*** Text passage Section Begins ***

I got some stuff to take care of tomorrow so and GIF takes me a bit to make so..it'll be done by Thursday perhaps.  

Regular sets are easier for me to make though so I can do them anytime if you wish one to be made. 

You're still want me to make then? You can request elsewhere, fine with me and if so, I'm sorry for not being able to fulfill your request.


----------



## Motochika (Jan 3, 2012)

Kaitou said:


> I got some stuff to take care of tomorrow so and GIF takes me a bit to make so..it'll be done by Thursday perhaps.
> 
> Regular sets are easier for me to make though so I can do them anytime if you wish one to be made.
> 
> You're still want me to make then? You can request elsewhere, fine with me and if so, I'm sorry for not being able to fulfill your request.



Thursday is fine.


----------



## Kaitou (Jan 4, 2012)

@Motochika
Avatars


Sigs



I had time to make these but not for the last sig, I will make that first thing I get from school.

And kinda posted it now to see if you liked them and if I should make any changes.


----------



## Vampire Princess (Jan 5, 2012)

Kaitou said:


> @Vampire Princess



Thanks! Love what you did with the color!


----------



## Butō Rengoob (Jan 8, 2012)

Kaitou i come in great need of your skill once again :33

Size - Ava: Senior, Sig: 500 X 350 (don't cut out any of the picture)
Stock: 
*Spoiler*: __ 











Border: Rounded
Detail/Effects: None


----------



## valerian (Jan 8, 2012)

avie: 

sig: 

Thin black border, no effects.


----------



## Kaitou (Jan 8, 2012)

Alright, noted.


----------



## Kaitou (Jan 8, 2012)

@Buto


@Valerian


----------



## valerian (Jan 8, 2012)

Thanks Boss, but could you zoom in closer to his face and feature more of him and less of the empty space? :33


----------



## Kaitou (Jan 8, 2012)

Better?


----------



## valerian (Jan 8, 2012)

*** Text passage Section Ends ***
*** Information Section Begins ***

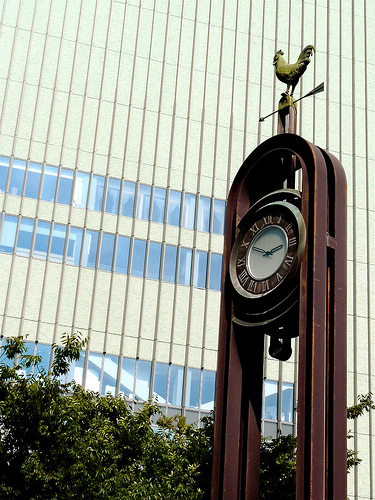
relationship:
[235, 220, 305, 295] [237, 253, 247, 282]
clock has numbers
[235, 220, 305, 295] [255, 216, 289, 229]
clock has numbers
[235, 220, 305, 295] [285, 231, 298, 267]
clock has numbers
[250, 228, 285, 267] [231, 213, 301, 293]
time on clock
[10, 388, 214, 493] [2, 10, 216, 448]
tree in front of building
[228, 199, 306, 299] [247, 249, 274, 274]
clock with interior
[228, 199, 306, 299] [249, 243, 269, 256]
clock has hand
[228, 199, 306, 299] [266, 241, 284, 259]
clock has hand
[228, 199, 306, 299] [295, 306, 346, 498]
clock standing on pillar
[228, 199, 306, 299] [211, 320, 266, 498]
clock standing on pillar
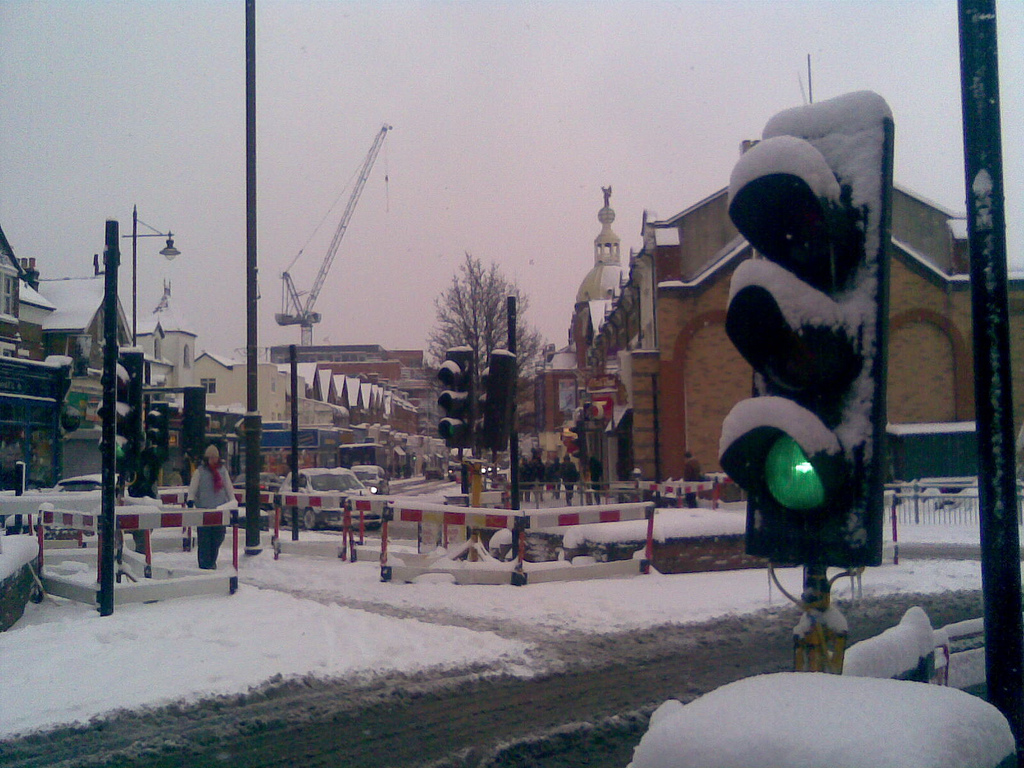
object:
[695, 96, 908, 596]
traffic signal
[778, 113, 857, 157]
snow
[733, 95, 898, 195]
snow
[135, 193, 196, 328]
street light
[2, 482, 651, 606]
barriers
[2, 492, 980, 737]
sidewalk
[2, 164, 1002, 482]
buildings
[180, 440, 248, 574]
person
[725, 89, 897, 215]
snow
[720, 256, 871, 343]
snow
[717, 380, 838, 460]
snow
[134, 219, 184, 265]
lamp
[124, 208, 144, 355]
post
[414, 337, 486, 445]
traffic signal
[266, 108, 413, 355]
crane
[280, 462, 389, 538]
car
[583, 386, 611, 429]
flag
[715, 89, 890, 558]
light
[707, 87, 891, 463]
snow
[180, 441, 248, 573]
woman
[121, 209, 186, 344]
light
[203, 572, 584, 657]
pathway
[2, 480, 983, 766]
snow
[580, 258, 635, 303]
dome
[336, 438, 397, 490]
bus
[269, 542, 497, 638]
road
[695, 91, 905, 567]
light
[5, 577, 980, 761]
road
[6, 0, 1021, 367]
sky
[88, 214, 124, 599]
pole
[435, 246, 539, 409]
tree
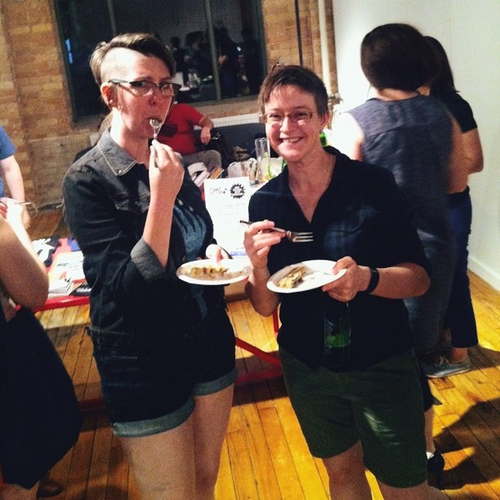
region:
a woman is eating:
[70, 29, 235, 498]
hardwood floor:
[232, 387, 291, 499]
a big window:
[74, 0, 265, 121]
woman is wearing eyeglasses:
[109, 75, 184, 97]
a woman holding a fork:
[233, 218, 323, 245]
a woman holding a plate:
[175, 242, 257, 288]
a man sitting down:
[160, 86, 230, 174]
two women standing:
[362, 19, 490, 378]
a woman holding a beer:
[313, 260, 356, 373]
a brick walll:
[2, 0, 68, 152]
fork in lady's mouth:
[145, 113, 162, 145]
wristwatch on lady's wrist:
[362, 267, 384, 297]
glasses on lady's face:
[97, 76, 187, 101]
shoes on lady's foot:
[427, 353, 474, 378]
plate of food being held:
[172, 255, 252, 287]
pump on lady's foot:
[420, 452, 447, 492]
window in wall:
[48, 2, 273, 122]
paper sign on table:
[196, 171, 259, 258]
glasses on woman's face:
[256, 106, 318, 127]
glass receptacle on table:
[251, 134, 281, 185]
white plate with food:
[274, 228, 343, 302]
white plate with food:
[185, 250, 242, 298]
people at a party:
[33, 13, 480, 493]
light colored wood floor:
[255, 446, 298, 497]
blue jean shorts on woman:
[98, 309, 246, 449]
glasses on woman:
[115, 71, 182, 110]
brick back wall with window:
[23, 38, 59, 115]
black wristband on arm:
[359, 262, 379, 299]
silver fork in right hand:
[241, 219, 310, 249]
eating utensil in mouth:
[146, 116, 173, 150]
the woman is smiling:
[238, 66, 466, 497]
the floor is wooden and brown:
[243, 416, 289, 488]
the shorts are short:
[89, 348, 241, 476]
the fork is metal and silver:
[223, 202, 318, 252]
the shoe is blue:
[424, 346, 483, 381]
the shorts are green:
[281, 353, 436, 483]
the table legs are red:
[243, 335, 278, 391]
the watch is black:
[363, 265, 391, 301]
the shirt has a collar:
[100, 131, 139, 196]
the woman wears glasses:
[104, 74, 181, 99]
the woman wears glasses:
[253, 105, 322, 127]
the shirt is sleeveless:
[352, 99, 464, 171]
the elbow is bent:
[4, 264, 61, 309]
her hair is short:
[360, 26, 442, 92]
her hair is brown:
[355, 25, 437, 87]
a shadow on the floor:
[469, 403, 486, 475]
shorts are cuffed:
[106, 404, 218, 438]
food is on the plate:
[268, 258, 349, 303]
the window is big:
[36, 1, 309, 31]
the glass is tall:
[246, 135, 273, 172]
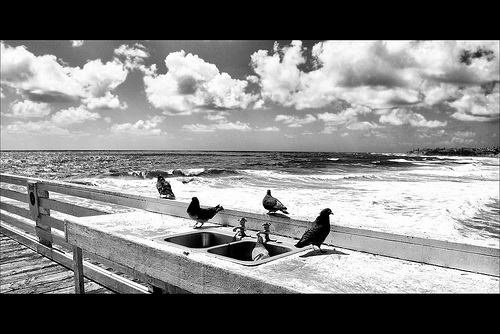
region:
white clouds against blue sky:
[14, 51, 78, 92]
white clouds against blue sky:
[46, 91, 108, 126]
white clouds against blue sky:
[114, 64, 195, 111]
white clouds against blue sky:
[160, 90, 252, 137]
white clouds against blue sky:
[210, 44, 278, 111]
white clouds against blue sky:
[300, 65, 384, 103]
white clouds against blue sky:
[312, 83, 415, 148]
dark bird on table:
[142, 166, 175, 203]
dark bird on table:
[246, 180, 282, 207]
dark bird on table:
[288, 200, 332, 264]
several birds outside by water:
[145, 168, 340, 248]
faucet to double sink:
[229, 214, 276, 242]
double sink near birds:
[165, 230, 298, 270]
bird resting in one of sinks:
[245, 233, 270, 273]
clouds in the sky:
[0, 39, 498, 128]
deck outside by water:
[2, 232, 66, 291]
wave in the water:
[186, 160, 418, 182]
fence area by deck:
[3, 167, 62, 252]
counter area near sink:
[72, 205, 164, 237]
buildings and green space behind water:
[411, 143, 498, 156]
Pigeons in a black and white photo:
[158, 169, 350, 262]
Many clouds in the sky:
[51, 47, 454, 157]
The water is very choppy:
[57, 117, 134, 182]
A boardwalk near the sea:
[12, 127, 83, 289]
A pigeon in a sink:
[236, 219, 276, 270]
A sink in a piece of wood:
[127, 199, 324, 288]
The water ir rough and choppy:
[321, 140, 472, 227]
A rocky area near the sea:
[391, 129, 496, 166]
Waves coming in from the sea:
[188, 148, 334, 183]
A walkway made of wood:
[5, 224, 67, 288]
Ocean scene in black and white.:
[0, 40, 498, 290]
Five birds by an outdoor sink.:
[152, 175, 334, 290]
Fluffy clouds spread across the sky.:
[0, 40, 499, 152]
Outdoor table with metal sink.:
[64, 207, 496, 293]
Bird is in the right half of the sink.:
[156, 227, 317, 266]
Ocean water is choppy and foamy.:
[3, 150, 499, 250]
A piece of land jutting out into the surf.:
[408, 147, 499, 159]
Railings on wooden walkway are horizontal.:
[0, 174, 146, 296]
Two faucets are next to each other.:
[231, 215, 271, 241]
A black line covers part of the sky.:
[1, 0, 498, 152]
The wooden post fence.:
[2, 168, 205, 279]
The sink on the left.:
[183, 223, 231, 251]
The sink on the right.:
[215, 228, 282, 268]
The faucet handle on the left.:
[231, 208, 251, 233]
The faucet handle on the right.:
[252, 222, 274, 237]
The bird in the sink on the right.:
[241, 222, 269, 270]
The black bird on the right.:
[295, 200, 340, 255]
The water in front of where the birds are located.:
[18, 127, 498, 247]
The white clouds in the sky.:
[1, 38, 498, 138]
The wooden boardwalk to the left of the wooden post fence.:
[2, 235, 112, 305]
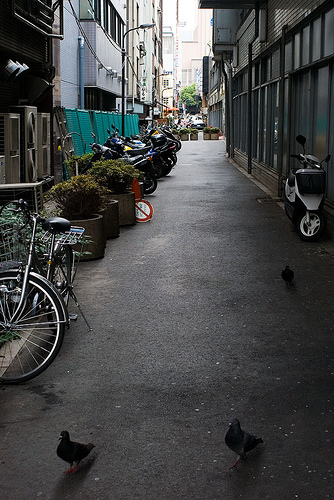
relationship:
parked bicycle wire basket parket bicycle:
[2, 214, 97, 378] [0, 198, 116, 399]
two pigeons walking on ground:
[40, 415, 292, 479] [50, 404, 330, 489]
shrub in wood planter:
[88, 159, 131, 194] [107, 189, 137, 220]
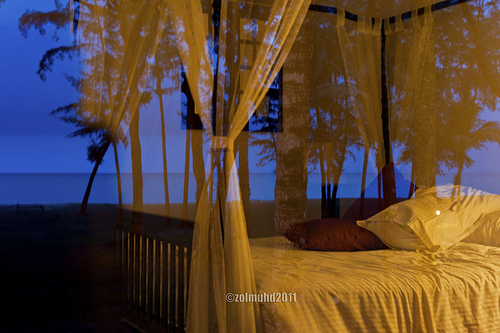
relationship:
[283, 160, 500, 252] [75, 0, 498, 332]
pillows on bed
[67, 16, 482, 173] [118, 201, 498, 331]
netting around bed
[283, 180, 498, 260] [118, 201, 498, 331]
pillows on bed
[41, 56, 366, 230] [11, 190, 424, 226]
trees on beach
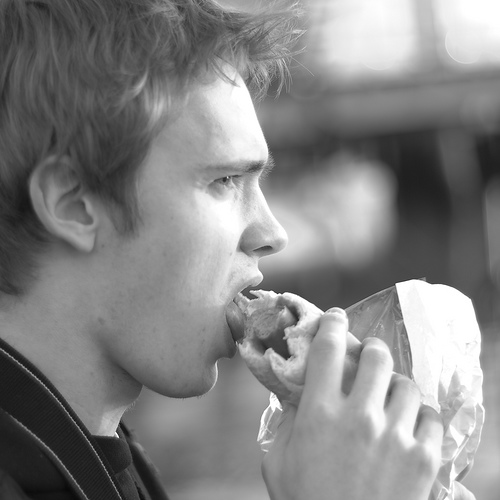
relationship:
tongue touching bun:
[218, 297, 264, 334] [220, 288, 440, 435]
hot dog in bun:
[242, 288, 348, 395] [246, 352, 344, 440]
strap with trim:
[12, 365, 148, 496] [4, 344, 44, 387]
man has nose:
[2, 3, 482, 498] [237, 176, 287, 257]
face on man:
[151, 77, 293, 399] [1, 0, 332, 494]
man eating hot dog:
[2, 3, 482, 498] [242, 288, 384, 413]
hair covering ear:
[1, 70, 139, 205] [23, 148, 100, 255]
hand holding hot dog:
[247, 317, 464, 498] [235, 287, 456, 467]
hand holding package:
[247, 317, 464, 498] [345, 279, 481, 499]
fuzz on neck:
[108, 378, 136, 400] [93, 378, 155, 430]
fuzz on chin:
[108, 378, 136, 400] [155, 380, 215, 405]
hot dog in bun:
[242, 288, 384, 413] [228, 288, 361, 392]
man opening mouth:
[28, 7, 284, 408] [218, 267, 255, 352]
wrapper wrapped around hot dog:
[344, 259, 498, 484] [219, 295, 278, 345]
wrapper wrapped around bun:
[344, 259, 498, 484] [264, 328, 375, 413]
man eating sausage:
[2, 3, 482, 498] [232, 280, 302, 355]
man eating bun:
[2, 3, 482, 498] [268, 280, 381, 398]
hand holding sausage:
[278, 317, 464, 498] [243, 289, 319, 364]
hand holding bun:
[278, 317, 464, 498] [256, 355, 396, 410]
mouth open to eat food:
[221, 267, 259, 351] [229, 277, 396, 418]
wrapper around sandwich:
[344, 259, 498, 484] [232, 281, 404, 425]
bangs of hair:
[180, 6, 347, 109] [1, 12, 309, 273]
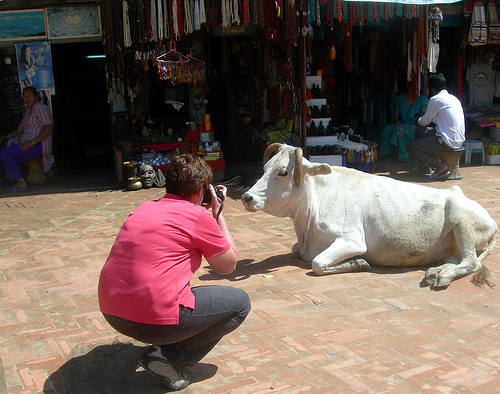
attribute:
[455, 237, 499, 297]
tail — cows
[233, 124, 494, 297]
cow — white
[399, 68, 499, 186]
person — sitting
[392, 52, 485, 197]
man — sitting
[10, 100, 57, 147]
shirt — striped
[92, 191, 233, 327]
shirt — red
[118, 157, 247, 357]
shirt — pink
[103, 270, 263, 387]
pants — purple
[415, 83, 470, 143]
shirt — white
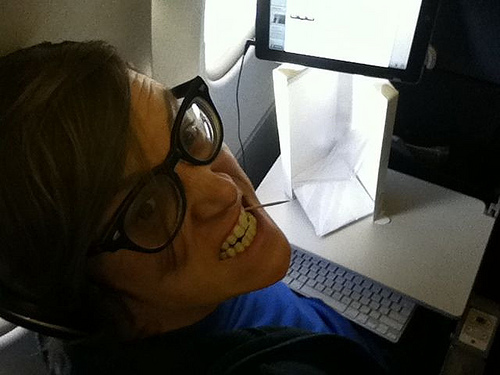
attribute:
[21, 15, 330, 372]
guy — wearing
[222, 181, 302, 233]
pick — tooth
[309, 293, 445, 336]
keyboard — gray, white, grey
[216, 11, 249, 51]
window — plane, open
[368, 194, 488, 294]
table — white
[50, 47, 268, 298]
glass — black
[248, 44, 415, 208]
book — propped up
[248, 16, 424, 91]
screen — tablet, on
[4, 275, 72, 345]
phone — head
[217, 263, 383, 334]
shirt — blue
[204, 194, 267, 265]
teeth — white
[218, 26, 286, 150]
cord — black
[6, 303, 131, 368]
chair — back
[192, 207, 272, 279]
tooth — white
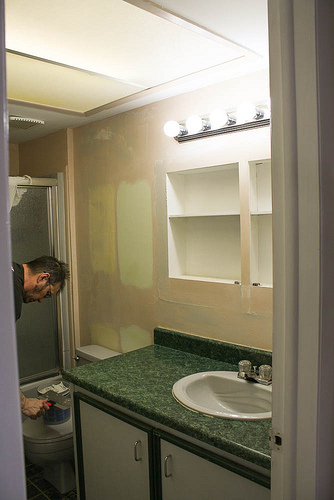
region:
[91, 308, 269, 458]
The countertop is green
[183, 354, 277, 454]
The sink is white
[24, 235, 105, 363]
There is a man in the bathroom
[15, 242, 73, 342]
The man is wearing glasses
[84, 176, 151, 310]
The wall is bare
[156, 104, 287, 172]
There are lights on the wall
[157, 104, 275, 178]
The lights are on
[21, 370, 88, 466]
There is paint on the toilet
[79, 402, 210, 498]
The cupboards are white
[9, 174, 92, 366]
The man is next to the shower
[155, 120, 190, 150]
white silver light in bathroom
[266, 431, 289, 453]
small hole in bathroom door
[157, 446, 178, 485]
silver handle on bathroom cabinet door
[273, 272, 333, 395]
white door bathroom frame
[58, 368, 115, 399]
edge of green counter tile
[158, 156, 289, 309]
white bathroom cabinet with shelves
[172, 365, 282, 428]
white porcelain bathroom sink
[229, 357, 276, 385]
silver bathroom faucet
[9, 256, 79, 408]
man bending over white bathroom bowl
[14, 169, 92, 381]
white clear glass in bathroom shower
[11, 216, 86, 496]
Man is fixing something over toilet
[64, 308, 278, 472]
Bathroom counter top is green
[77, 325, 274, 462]
Counter top is made of granite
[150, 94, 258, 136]
Lights of bathroom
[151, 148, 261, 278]
Shelf is built-in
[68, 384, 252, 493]
Cabinets are white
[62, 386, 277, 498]
Cabinet border is black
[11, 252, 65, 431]
Man wears glasses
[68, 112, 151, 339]
Wall is faded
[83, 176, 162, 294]
Wall has stains of paint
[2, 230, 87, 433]
Man is working inside bathroom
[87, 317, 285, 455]
Bathroom sink counter is green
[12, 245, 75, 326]
Man has dark colored hair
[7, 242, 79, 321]
Man is wearing eyeglasses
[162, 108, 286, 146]
Bathroom lights are on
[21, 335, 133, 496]
White bathroom toilet is in view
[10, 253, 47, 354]
Man is wearing a dark shirt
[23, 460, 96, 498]
Bathroom floor is dark tiles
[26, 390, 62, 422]
Man's hand is holding a object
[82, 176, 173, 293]
Two different colors of paint are on the wall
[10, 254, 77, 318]
Man wearing glasses looking down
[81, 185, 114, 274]
Yellow paint on the wall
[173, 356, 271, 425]
White round sink in a vanity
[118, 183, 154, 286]
Light colored paint on the wall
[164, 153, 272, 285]
A medicine cabinet without doors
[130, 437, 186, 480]
Two handles on the vanity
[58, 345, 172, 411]
Green counter top of the vanity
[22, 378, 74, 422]
A man's hand using a tool to work on the bathroom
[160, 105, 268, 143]
Lights on the wall above the medicine cabinet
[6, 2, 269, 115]
The lighted ceiling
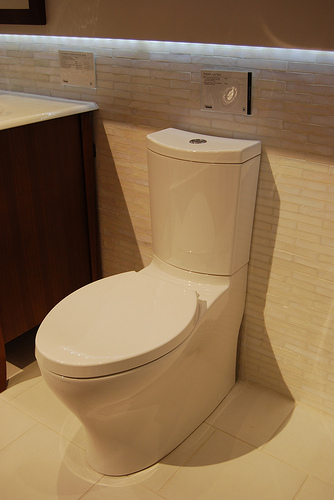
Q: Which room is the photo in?
A: It is at the bathroom.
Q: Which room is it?
A: It is a bathroom.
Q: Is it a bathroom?
A: Yes, it is a bathroom.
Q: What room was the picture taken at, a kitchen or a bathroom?
A: It was taken at a bathroom.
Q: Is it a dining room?
A: No, it is a bathroom.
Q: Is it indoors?
A: Yes, it is indoors.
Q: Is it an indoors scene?
A: Yes, it is indoors.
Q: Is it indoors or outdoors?
A: It is indoors.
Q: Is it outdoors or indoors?
A: It is indoors.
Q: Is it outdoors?
A: No, it is indoors.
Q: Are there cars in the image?
A: No, there are no cars.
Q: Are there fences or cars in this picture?
A: No, there are no cars or fences.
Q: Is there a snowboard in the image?
A: No, there are no snowboards.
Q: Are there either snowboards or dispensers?
A: No, there are no snowboards or dispensers.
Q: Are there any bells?
A: No, there are no bells.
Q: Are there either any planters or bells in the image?
A: No, there are no bells or planters.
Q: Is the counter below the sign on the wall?
A: Yes, the counter is below the sign.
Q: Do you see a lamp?
A: No, there are no lamps.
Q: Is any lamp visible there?
A: No, there are no lamps.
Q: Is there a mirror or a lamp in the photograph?
A: No, there are no lamps or mirrors.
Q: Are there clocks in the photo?
A: No, there are no clocks.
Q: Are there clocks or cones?
A: No, there are no clocks or cones.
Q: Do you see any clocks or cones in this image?
A: No, there are no clocks or cones.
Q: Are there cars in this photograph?
A: No, there are no cars.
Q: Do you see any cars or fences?
A: No, there are no cars or fences.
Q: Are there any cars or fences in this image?
A: No, there are no cars or fences.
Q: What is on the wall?
A: The sign is on the wall.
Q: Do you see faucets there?
A: No, there are no faucets.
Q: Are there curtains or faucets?
A: No, there are no faucets or curtains.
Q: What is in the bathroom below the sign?
A: The toilet is in the bathroom.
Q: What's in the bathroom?
A: The toilet is in the bathroom.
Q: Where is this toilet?
A: The toilet is in the bathroom.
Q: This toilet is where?
A: The toilet is in the bathroom.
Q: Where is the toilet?
A: The toilet is in the bathroom.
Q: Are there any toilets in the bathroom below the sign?
A: Yes, there is a toilet in the bathroom.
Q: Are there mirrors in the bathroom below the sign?
A: No, there is a toilet in the bathroom.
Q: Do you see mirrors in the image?
A: No, there are no mirrors.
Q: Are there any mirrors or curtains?
A: No, there are no mirrors or curtains.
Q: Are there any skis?
A: No, there are no skis.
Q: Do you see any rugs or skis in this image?
A: No, there are no skis or rugs.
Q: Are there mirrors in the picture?
A: No, there are no mirrors.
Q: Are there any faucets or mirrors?
A: No, there are no mirrors or faucets.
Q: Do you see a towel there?
A: No, there are no towels.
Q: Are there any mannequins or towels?
A: No, there are no towels or mannequins.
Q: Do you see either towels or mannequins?
A: No, there are no towels or mannequins.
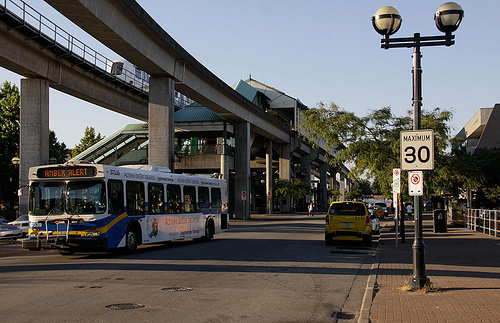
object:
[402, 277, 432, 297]
grass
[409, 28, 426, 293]
post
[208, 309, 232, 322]
stain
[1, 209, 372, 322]
road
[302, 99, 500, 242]
tree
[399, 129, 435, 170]
sign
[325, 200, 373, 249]
cab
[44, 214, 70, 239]
bike rack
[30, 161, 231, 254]
bus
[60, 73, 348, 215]
building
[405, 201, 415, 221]
man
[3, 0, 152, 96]
fence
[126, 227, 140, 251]
wheel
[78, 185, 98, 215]
driver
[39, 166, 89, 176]
letters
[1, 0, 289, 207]
bridge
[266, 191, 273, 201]
sign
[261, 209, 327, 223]
shadow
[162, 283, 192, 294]
man hole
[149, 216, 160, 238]
logo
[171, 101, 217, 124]
roof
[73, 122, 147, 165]
steps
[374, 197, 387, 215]
van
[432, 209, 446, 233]
trash can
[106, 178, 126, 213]
window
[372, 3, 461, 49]
light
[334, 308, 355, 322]
drain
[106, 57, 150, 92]
train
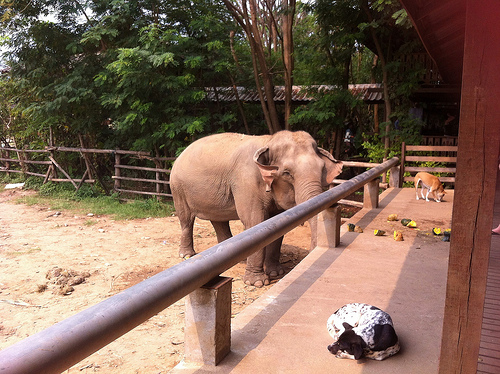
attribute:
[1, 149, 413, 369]
railing — metal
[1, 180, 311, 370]
dirt — large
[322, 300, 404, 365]
dog — small, black, white, pictured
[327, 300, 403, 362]
dog — pictured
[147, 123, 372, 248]
elephant — gray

*** Information Section Ends ***

§ Problem statement:
Write what follows in the forum thread above about avatar and signature requests, starting right after its final line.

§ Output for this exercise:
Yeah, thanks again.


----------



## Bluebeard (Jan 8, 2012)

Set request.

Go crazy with it.


----------



## Seraphine (Jan 9, 2012)

Set request.  :33

Sig:  

Avatar: 

No special requests.

Will rep and cred when using.


----------



## Kaitou (Jan 9, 2012)

Noted guys.


----------



## Kaitou (Jan 9, 2012)

@Bluebeard


@Sera


With rounded/dotted border.


I take it you meant "No Special Effects".


----------



## Seraphine (Jan 9, 2012)

Kaitou, that was quick.  

Sugoi.  

I'm 24't at the moment, I'll be sure to rep you later.

I love it.    And yes, I meant no special effects added to the picture.  :33


----------



## Bluebeard (Jan 9, 2012)

Yeah, it was done very quickly. 

Thanks, Kaitou and good job.


----------



## Kinzey (Jan 9, 2012)

Type: set
Stocks:



I'd like the bottom to be at her chin, the top to be at the top of her head, and the sides to be at the far sides of the ribbons. If that's too much, feel free to cut away from the top, left, and right. I'll leave it up to you on deciding how much to include, but hopefully you can get all that and it'll still look good 



Size: Senior
Border: Rounded
Text: In the upper-left corner of the sig, I'd like it to say "Kimi...kimi ni mune kyun, Yami-chan!" If you could make the font Arial, or something cursive, that'd be awesome 

Thanks in advance


----------



## Seraphine (Jan 12, 2012)

*Avatar:* 

*Signature:* 

*Effects:*  Could you give an effect to the signature like there is fire burning around her?  Kinda like some chaos is occurring in the scene, just to give the picture a more lively look?  Of course, you don't have to if it's too troublesome or don't know how.  

Dotted borders please.  :33

Thanks.  Will rep and cred when using.  :33


----------



## Kaitou (Jan 14, 2012)

@Kinzey

*Spoiler*: __ 








 

and Noted, Sera.


----------



## Kinzey (Jan 14, 2012)

Thanks alot, Kaitou  I'll wear it with pride (and credit )


----------



## Kaitou (Jan 15, 2012)

@Sera



I hope you like, considering the stock, this is the best I could come up with.


----------



## Seraphine (Jan 15, 2012)

Thanks so much Kaitou.  You're awesome.

I love it.


----------



## Oturan (Jan 19, 2012)

Sig: 500 X 350 
Stock: 
 Border: black
Detail/Effects: None

thks in advance :33


----------



## Kaitou (Jan 19, 2012)

@Oturan


----------



## Oturan (Jan 19, 2012)

so fast!  love it


----------



## Kaitou (Jan 27, 2012)

Noted, homie.


----------



## Unlosing Ranger (Jan 27, 2012)

Type: sig and ava
Stocks: make it transparent I don't want the white to show.

Size: junior. I would be senior, but they keep rejecting me 
Border: whatever looks best
Text: "" Downsize it and put it on the upper left corner of the signature you should see the space where I want it where it barely blocks anything.
And of course I wouldn't want the white parts or the R mark still there.
Lets see how you do


----------



## Kaitou (Jan 28, 2012)

Noted. brah.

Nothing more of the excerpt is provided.